There are a few unwritten D&D rules:
Thou shalt never lend thy dice
Thou shalt never show thy character sheet
Always make sure appropriate snacks are available to the DM
I think Thou shalt never leave a character with the party should be added to the list. It was a rule that a friend broke recently almost to her character’s utter ruin.
Tara has only just started playing D&D and Ashlin, a half-elf wizard, is her very first character. And she was doing a good job of playing Ashlin as the quiet studious adventurer with a little learning and a lot to prove. She’d even had a few successes in her first outing, killing bandits with magic missile and darts, contributing to the provision of the party by catching rabbits.

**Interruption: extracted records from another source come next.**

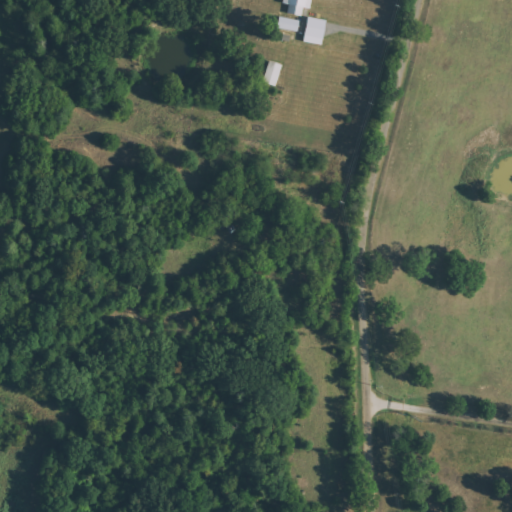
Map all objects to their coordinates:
building: (297, 6)
building: (288, 24)
building: (314, 31)
building: (272, 73)
road: (367, 252)
road: (440, 411)
building: (224, 510)
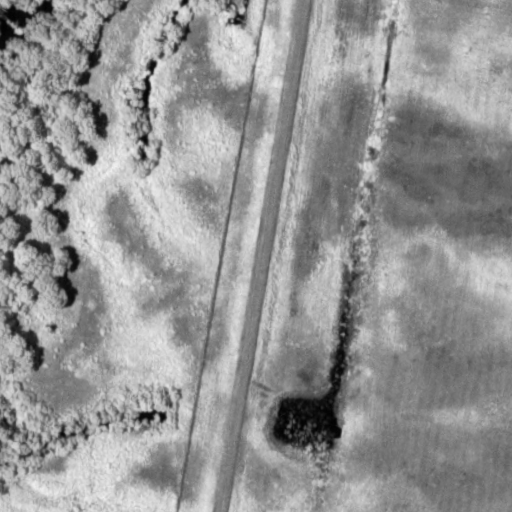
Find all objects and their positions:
river: (26, 24)
airport: (374, 264)
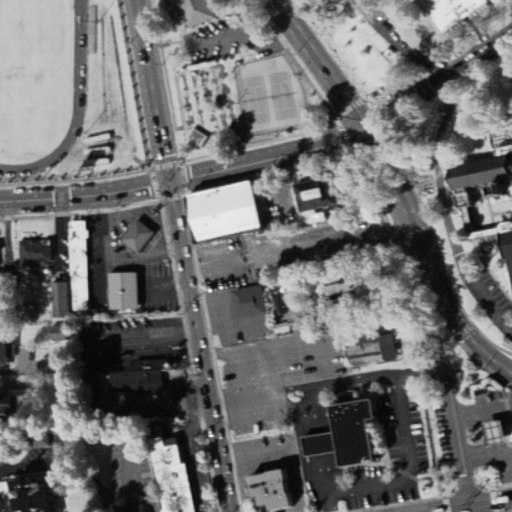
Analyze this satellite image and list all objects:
building: (192, 10)
building: (197, 11)
building: (449, 13)
park: (31, 36)
road: (399, 44)
track: (38, 82)
road: (439, 84)
park: (271, 97)
road: (355, 118)
traffic signals: (366, 133)
road: (184, 177)
road: (74, 179)
traffic signals: (168, 182)
building: (486, 183)
road: (154, 185)
building: (334, 194)
building: (325, 200)
road: (79, 212)
building: (233, 214)
road: (444, 214)
road: (103, 228)
building: (141, 239)
building: (37, 256)
road: (181, 256)
road: (142, 258)
building: (0, 259)
building: (75, 276)
building: (126, 293)
building: (328, 294)
building: (358, 295)
building: (251, 304)
road: (456, 317)
road: (312, 332)
building: (63, 336)
building: (376, 352)
building: (7, 356)
building: (52, 369)
road: (416, 371)
road: (442, 381)
road: (350, 382)
road: (242, 394)
road: (278, 397)
road: (261, 401)
building: (11, 404)
road: (311, 412)
building: (500, 435)
building: (352, 437)
road: (317, 443)
road: (403, 474)
road: (320, 475)
building: (174, 479)
building: (278, 492)
building: (30, 497)
road: (492, 500)
traffic signals: (473, 504)
building: (141, 506)
road: (452, 508)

Last time we met, Tara had another engagement later that night and so after a day of solid adventuring through an undead-riddled castle she handed her character sheet over to the most experienced player there confident that he would look after her.
The very next battle…
The group have a dozen skeletons trapped in a room. Half, having been turned, were cowering in a corner while others were blocked from attacking by a large barbarian in a doorway. Ashlin shot the skeletons full of magic missiles scattering their bones to the four corners of the room safely in the hallway. She was protected on one side by a 20 foot deep trap and the other side by a human cleric and paladin. We all thought her in the perfect position for a wizard, right out of harms way.

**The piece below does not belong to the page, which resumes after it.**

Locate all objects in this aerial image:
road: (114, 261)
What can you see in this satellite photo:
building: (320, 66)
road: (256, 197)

It was then two baric appeared from a room we’d opened earlier. I wasn’t too concerned, we were the other side of the ultra nasty pit full of spikes. It should be no problem for this group to knock over these weird rat-like creatures with duck bills, six legs and….glowing eyes….

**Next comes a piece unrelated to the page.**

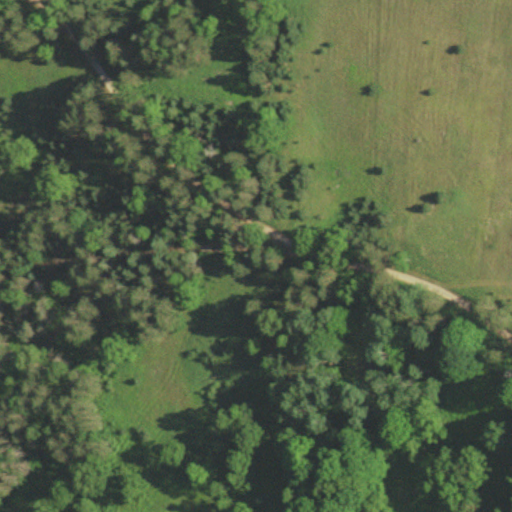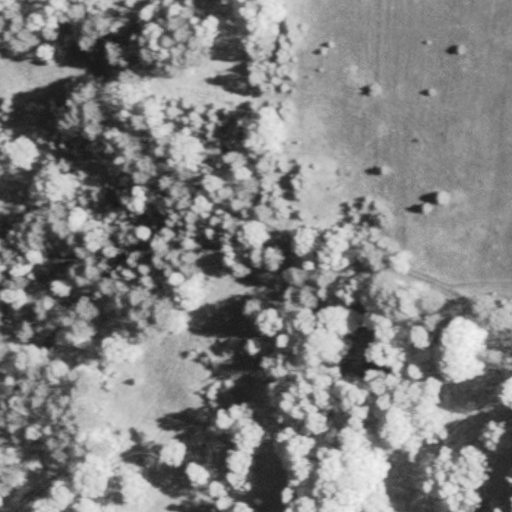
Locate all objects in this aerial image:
road: (247, 215)
road: (151, 250)
road: (53, 340)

… then the baric climbed the walls.
Both Ashlin and my pixie were ready with range attacks but the baric were faster and one was across the gap and on the barbarian before we knew it. The second one unfortunately threw itself at the delicate Ashlin. She didn’t have a chance.
All thought of the remaining skeletons were forgotten. While our barbarian dealt with the vermin latched onto his loincloth, the rest of us put every effort into killing the baric now starting to digest our party member.
Murphy’s Law now decided to kick in. Our cleric and paladin, with all their gods’ might, tried smiting the beast to no affect. My pixie used arrow after arrow even one of his precious sleep arrows, anything to stop the monster from eating Ashlin but even that the baric saved.
And then our DM went quiet and pulled his hand away from the dice roll he’s just made.
“Umm…” He said with a nervous laugh. “Er….how many hit points did Ashlin have?”
“I’ve rolled a critical.” He didn’t need to say anymore. She’d been unconscious so was already in minus hit points. If our DM followed the rules she was dead without a wish spell between us to bring her back. He said nothing about Ashlin and suggested we have our turn. Maybe if we could kill the baric this round then we could get to her in time. Maybe we could save Ashlin and Tara wouldn’t hate us forever.
Gloriously, this round the cleric swung his maul and connected with the vermin. A blazing cover drive over the boundary for six, it knocked the baric off our prone wizard and the DM proclaimed that we had saved her just in time. After healing in a comfortable room Ashlin is now as whole and hearty as ever, maybe with a few interesting scars to prove she’s a seasoned adventurer.
When I talked to Tara about writing this post she had this to say:
Tara: “Just don’t get me in trouble with any Half-elf protection agency for neglect!”
Me: “I think they’ll let you off with a warning this time and ask you to choose your babysitters better in the future.”
Tara: “I think I have learnt my lesson, no more baby sitters.”